#### Extract:
Our world today might make us feel justified in embracing only our friends and hating our enemies. Yet Christ Jesus’ words in his Sermon on the Mount challenge that approach. He said: “Love your enemies, bless them that curse you, do good to them that hate you, and pray for them which despitefully use you, and persecute you;... if ye salute your brethren only, what do ye more than others?” (Matthew 5:44, 47).

I’ve found that doing “more than others” means being willing to take the first footsteps forward, steps that lead to a change of thought enabling us to see how neighbors who earlier seemed to be enemies might start to become friends. And here, mere human civility and tolerance likely aren’t enough. Doing “more” is where prayer comes in. In heartfelt, sincere prayer we can affirm God’s love for everyone and recognize that there is a divine plan, God’s infinite goodness, eternally at work, even when human circumstances insist otherwise.

#### What to work on:
1. Rewrite the passage on loving enemies from "I’ve found that" up to and including "circumstances insist otherwise.", putting "coworkers" in place of "neighbors".
2. In the passage on loving enemies, what does heartfelt, sincere prayer allow us to affirm?

#### Data provided:
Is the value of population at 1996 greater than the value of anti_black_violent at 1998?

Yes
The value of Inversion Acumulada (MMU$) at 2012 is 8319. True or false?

#### Responses to the exercise:
1.
I’ve found that doing “more than others” means being willing to take the first footsteps forward, steps that lead to a change of thought enabling us to see how coworkers who earlier seemed to be enemies might start to become friends. And here, mere human civility and tolerance likely aren’t enough. Doing “more” is where prayer comes in. In heartfelt, sincere prayer we can affirm God’s love for everyone and recognize that there is a divine plan, God’s infinite goodness, eternally at work, even when human circumstances insist otherwise.

2. God's love for everyone.